The couple were apparently popular and appreciated in all their different locations. When they were about to leave Sherman after the sale of the Mohawk Company, a newspaper article expressed the community’s regret, commenting on the Bellingers’ “open-hearted generosity in every good cause. Their interest in the young men of our community has meant much to the development of our youth. The number of young men who ‘have had their chance’ through their influences is legion,” the writer said.
Mr. and Mrs. Bellinger began spending summers at Magnolia and planned to build a permanent home there. Plans were somewhat delayed when Mr.
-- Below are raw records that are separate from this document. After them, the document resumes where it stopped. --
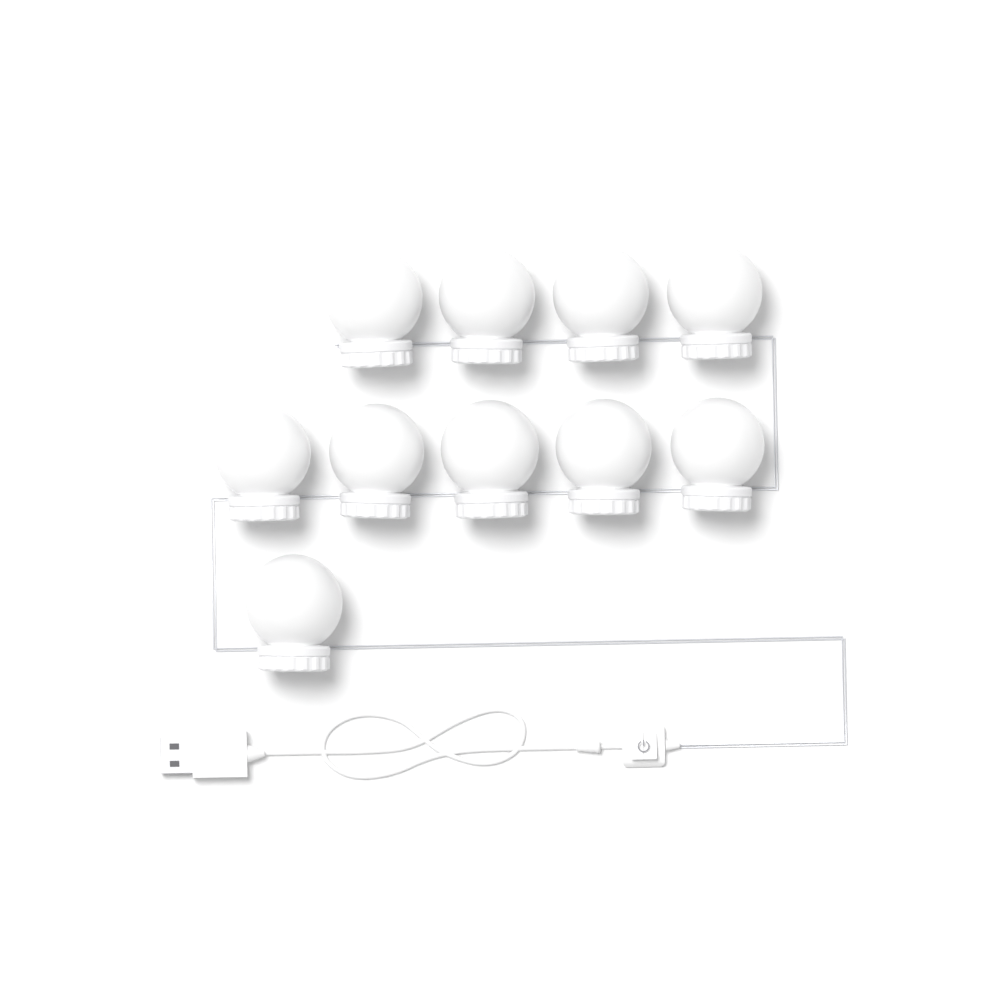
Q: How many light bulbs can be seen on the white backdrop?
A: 10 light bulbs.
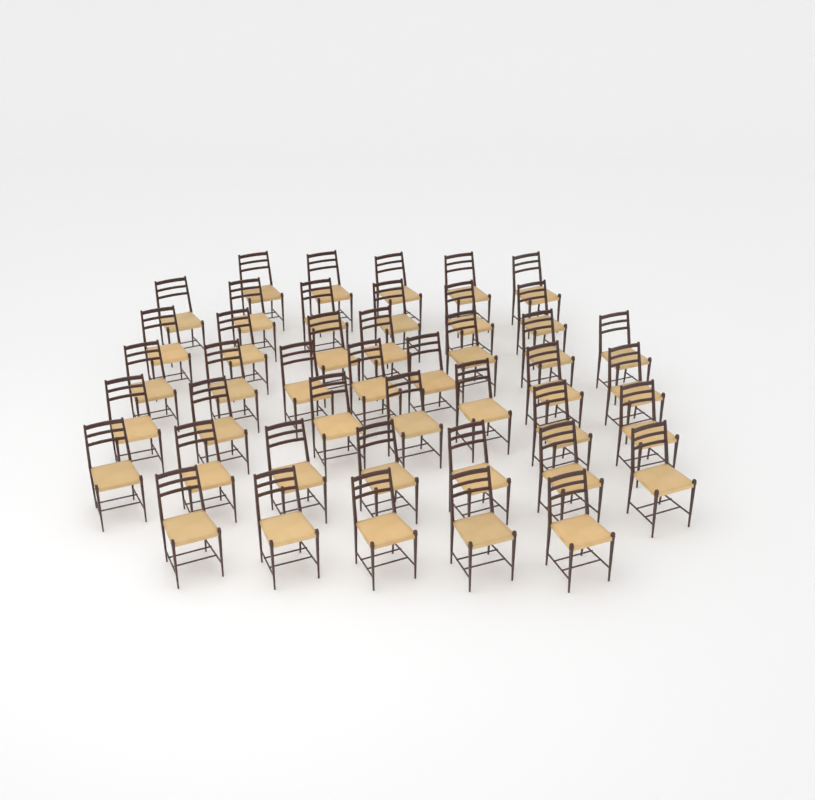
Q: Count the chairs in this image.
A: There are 44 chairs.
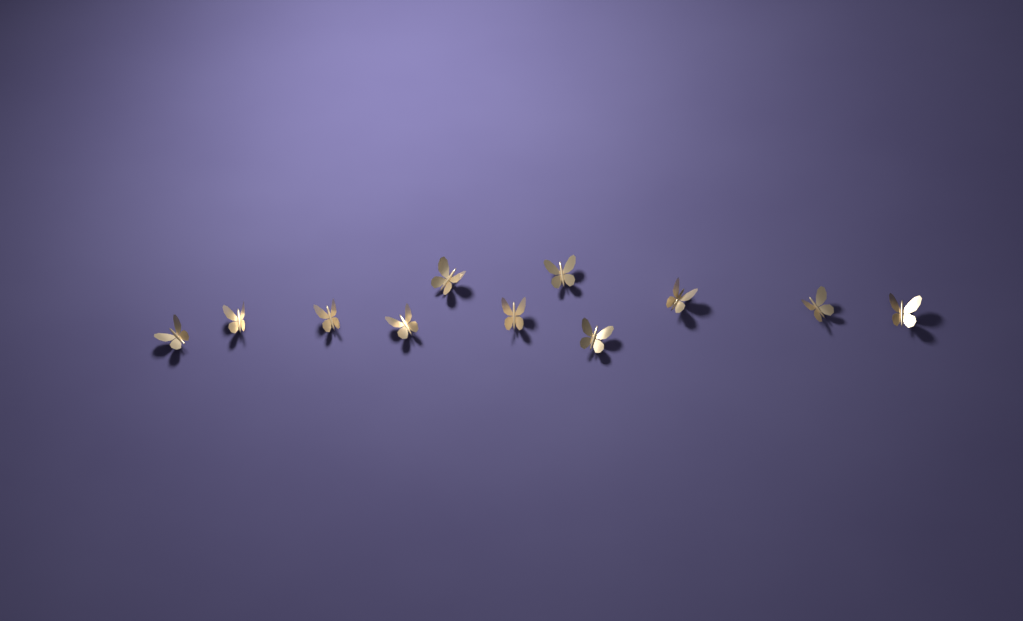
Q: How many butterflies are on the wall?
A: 11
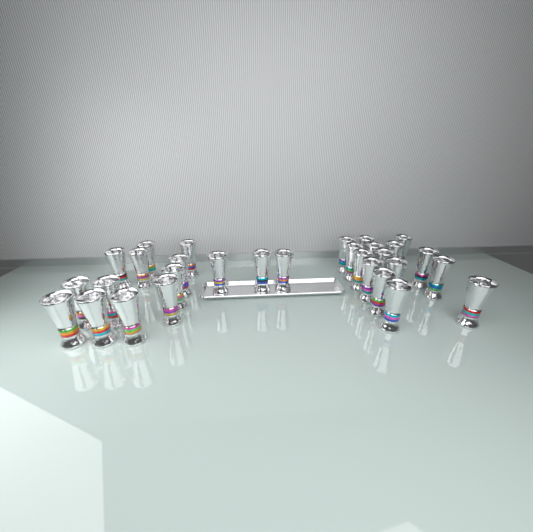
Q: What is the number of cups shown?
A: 30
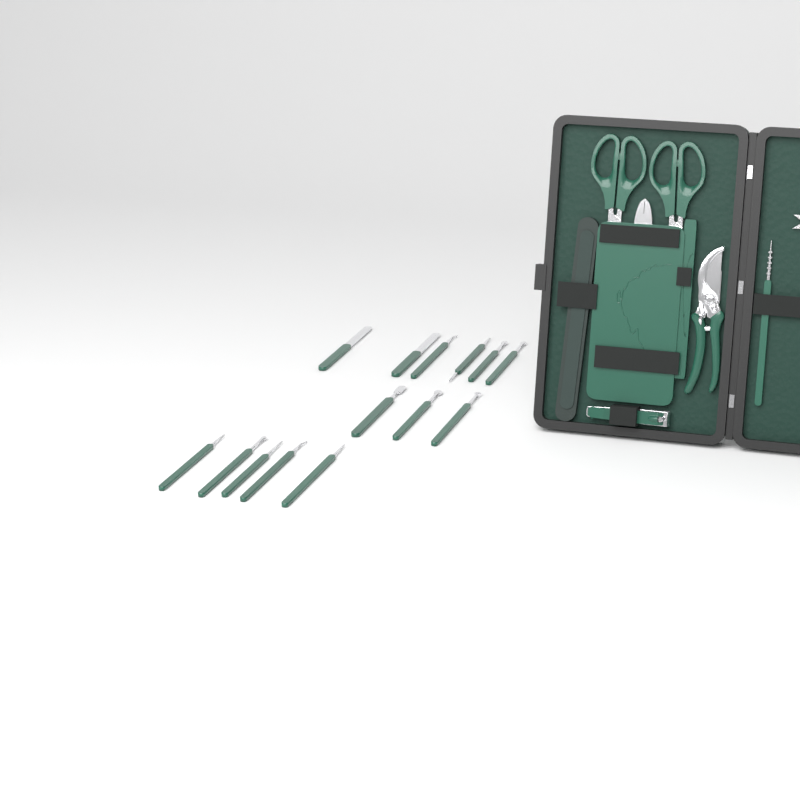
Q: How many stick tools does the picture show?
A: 15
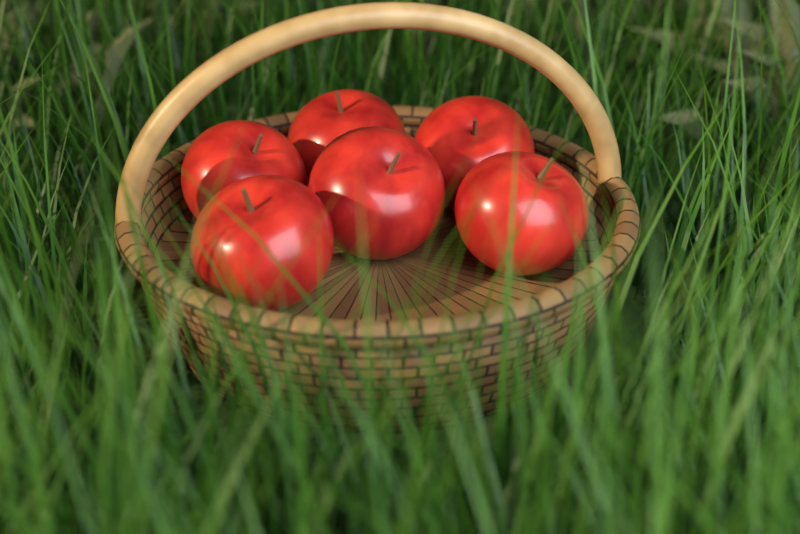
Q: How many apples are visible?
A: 6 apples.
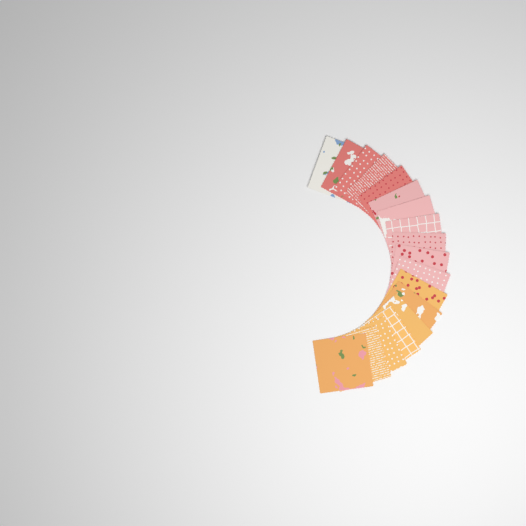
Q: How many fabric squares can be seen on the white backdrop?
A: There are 18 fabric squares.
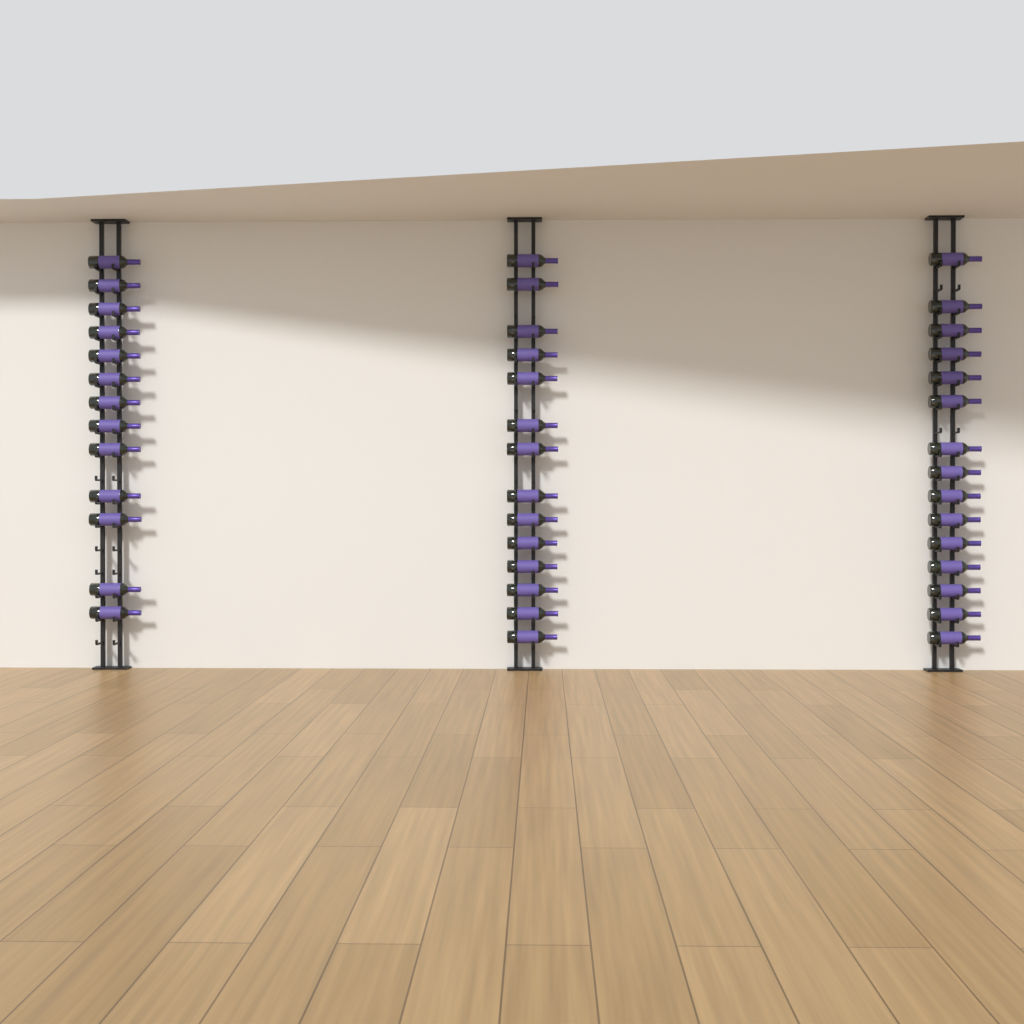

Bellinger became ill and died in 1930. The home and the beautiful gardens of the Magnolia estate were completed following Mr. Bellinger’s death.
Mr. and Mrs. Bellinger were the parents of a daughter, Janet, born in 1914. During some of Janet’s school years, Mrs. Bellinger maintained a home in Jamestown where her daughter attended school. Later Janet attended National Park Seminary in Washington, D.C., and RollinsCollege in Winter Park, Florida. While studying music in New York City, she met and married William I. Parker. She and her husband lived in New York City until after World War II when they moved to Williamsville, New York, where Mr. Parker had established a business. While living in Williamsville, Mr. and Mrs. Parker became the parents of three children: John, who died in infancy; Bertram Bellinger Parker and Geraldine Marion Parker. Janet Bellinger Parker died in 1957 and is buried in the Glenwood Cemetery in Lockport, New York.
While living at Magnolia, Mrs. Bellinger was active within the Jamestown community and belonged to the First Presbyterian Church, the Garden Club and the Fortnightly Club. She had particular interest in the YWCA and especially during the Depression supplied the means by which personal problems could be solved for many women and girls. She always remembered her friends in Corry, as well, and maintained an active interest in the Corry Memorial Hospital. At the time of the construction of a new building, Mrs. Bellinger equipped the nursery and children’s ward.
Mrs. Bellinger was a trustee of Chautauqua Institution. She served actively from 1938 until 1961 when she was elected an honorary trustee. She was an original member of the board of the Chautauqua Foundation, Inc., and served until her death which occurred October 14, 1963. Burial was made in Glenwood Cemetery in Lockport, the burial site of her husband, parents and maternal grandparents.
Geraldine’s son-in-law, William I. Parker (husband of Janet Bellinger), was one of the five incorporators of the Gebbie Foundation, and the first secretary serving until his death December 7, 1994. Her grandchildren, Geraldine Marion Parker and Bertram Bellinger Parker, were dedicated board members for over 4 decades. Bertram Parker attended the Nichols School in Buffalo and graduated from Kenyon College. Geraldine Parker attended Temple University in Philadelphia, her studies included working with Special Needs children. Nancy Waddell Gleason, great-granddaughter, became a board member in 2005, and has served as secretary of the Foundation.